Reputation: 1632
I have html page with many lines and one of the line is:
var premium_download_link = 'http://www.someurl.com/';
how can I find that line inside html page and extract http://www.someurl.com from the line?
Upvotes: 0
Views: 526
Reputation: 54551
Using sed
:
sed -n -e "s/.*var premium_download_link = '\([^']*\)';.*/\1/p"
The -n
flag suppresses printing unless we explicitly print using p
. Thus only matched (then substituted) lines are printed.
EDIT (based on OP comment):
To get this in a shell variable you might want something like:
url=$(wget -qO - "http://originalurl.com/" | sed -n -e "s/.*var premium_download_link = '\([^']*\)';.*/\1/p")
This fetches the page and runs it through sed
. The output should be the url, which gets stored in a variable named url
.
Upvotes: 2
Reputation: 77085
With awk
you can extract specific field values by defining the field separator variable.

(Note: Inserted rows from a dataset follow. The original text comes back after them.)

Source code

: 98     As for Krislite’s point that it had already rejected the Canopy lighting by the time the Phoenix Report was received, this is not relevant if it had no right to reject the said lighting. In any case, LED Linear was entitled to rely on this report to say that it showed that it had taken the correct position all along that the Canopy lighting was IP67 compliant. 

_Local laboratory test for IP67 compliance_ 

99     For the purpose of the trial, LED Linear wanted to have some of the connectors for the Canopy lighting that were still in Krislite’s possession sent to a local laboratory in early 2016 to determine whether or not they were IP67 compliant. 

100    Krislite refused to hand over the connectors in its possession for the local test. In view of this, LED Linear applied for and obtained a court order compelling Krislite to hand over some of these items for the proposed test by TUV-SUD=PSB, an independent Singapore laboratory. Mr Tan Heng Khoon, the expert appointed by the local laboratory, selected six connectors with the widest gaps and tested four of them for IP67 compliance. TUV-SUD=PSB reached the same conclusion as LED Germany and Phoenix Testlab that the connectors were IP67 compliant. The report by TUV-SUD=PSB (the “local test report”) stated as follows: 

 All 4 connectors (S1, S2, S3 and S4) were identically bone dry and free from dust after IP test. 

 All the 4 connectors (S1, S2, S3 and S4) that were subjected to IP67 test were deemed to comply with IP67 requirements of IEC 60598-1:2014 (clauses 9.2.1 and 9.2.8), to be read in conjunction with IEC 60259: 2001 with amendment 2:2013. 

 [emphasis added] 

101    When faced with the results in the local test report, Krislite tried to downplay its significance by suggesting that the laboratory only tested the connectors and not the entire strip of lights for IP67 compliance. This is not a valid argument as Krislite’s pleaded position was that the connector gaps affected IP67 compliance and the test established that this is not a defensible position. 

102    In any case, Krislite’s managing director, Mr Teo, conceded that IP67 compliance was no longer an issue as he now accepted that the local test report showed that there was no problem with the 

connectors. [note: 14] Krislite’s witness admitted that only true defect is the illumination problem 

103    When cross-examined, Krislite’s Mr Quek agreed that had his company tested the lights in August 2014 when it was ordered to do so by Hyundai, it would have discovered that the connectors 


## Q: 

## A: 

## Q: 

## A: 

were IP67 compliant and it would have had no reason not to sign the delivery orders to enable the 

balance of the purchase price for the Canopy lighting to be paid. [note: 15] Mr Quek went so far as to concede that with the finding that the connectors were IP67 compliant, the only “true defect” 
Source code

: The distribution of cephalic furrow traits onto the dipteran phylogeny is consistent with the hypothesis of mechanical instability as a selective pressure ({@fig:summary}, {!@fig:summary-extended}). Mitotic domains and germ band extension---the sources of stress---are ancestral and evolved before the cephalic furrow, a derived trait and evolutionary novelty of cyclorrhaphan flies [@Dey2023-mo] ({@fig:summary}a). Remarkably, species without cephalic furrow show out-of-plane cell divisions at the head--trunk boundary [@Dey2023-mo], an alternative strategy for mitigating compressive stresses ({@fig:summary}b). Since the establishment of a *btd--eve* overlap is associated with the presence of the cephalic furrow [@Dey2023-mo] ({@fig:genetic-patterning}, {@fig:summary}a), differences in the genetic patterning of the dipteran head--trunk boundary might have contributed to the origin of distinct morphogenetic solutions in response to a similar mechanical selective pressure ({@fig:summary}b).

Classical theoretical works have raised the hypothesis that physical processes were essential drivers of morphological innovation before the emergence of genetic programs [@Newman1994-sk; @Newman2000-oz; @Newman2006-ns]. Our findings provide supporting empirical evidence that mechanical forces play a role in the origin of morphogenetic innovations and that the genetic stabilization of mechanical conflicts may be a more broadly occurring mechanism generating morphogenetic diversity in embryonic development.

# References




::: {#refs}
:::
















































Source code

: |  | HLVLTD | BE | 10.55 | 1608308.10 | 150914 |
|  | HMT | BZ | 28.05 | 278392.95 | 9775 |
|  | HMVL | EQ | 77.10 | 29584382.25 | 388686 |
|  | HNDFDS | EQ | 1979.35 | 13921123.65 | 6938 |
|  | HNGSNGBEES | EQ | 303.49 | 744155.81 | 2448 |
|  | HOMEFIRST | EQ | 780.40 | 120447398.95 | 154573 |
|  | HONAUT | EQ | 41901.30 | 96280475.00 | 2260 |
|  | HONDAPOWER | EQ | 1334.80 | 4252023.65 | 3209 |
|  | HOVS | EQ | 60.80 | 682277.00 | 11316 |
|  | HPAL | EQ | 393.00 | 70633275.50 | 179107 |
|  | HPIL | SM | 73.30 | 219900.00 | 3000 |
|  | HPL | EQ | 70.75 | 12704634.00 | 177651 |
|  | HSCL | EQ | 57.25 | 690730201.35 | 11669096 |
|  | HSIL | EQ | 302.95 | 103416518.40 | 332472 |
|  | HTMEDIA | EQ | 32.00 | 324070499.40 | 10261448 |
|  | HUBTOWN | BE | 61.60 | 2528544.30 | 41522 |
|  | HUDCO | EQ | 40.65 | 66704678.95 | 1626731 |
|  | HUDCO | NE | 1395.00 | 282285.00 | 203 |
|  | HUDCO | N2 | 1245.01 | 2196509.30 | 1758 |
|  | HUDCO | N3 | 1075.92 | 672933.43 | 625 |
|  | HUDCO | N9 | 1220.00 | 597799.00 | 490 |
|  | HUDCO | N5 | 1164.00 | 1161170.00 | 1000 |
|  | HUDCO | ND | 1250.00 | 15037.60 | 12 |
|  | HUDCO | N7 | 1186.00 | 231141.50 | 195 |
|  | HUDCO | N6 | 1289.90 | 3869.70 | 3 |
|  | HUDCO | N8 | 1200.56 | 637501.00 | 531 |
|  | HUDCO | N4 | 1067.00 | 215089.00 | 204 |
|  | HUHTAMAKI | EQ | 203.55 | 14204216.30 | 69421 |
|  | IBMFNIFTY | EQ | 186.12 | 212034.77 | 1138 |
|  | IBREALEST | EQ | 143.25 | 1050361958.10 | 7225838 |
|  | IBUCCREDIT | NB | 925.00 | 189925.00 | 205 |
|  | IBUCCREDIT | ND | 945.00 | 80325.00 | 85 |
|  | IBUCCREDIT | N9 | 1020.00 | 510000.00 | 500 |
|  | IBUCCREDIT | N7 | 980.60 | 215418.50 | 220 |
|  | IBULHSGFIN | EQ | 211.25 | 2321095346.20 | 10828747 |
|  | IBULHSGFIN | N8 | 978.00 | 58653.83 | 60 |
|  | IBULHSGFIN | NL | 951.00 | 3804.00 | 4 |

For instance, the following should work -
$ echo "var premium_download_link = 'http://www.someurl.com/';" |
awk -F"'" '{ print $2 }'
http://www.someurl.com/
However, your html
file may have other content. So you can add a regex in front of the script to ensure that it runs only when the specific line is encountered.
For example -
awk -F"'" '/premium_download_link/{ print $2 }'
Upvotes: 2
Reputation: 1210
echo "var premium_download_link = 'http://www.someurl.com/'" | awk '{print substr ($4,2,23)}'
Upvotes: 3
Reputation: 20065
With awk :
awk -F "'" '{ for (f=1; f<=(NF-1)/2; f++) print $(f*2) }' $1
-F "'"
define the quote '
as the separator for given input.
Upvotes: 2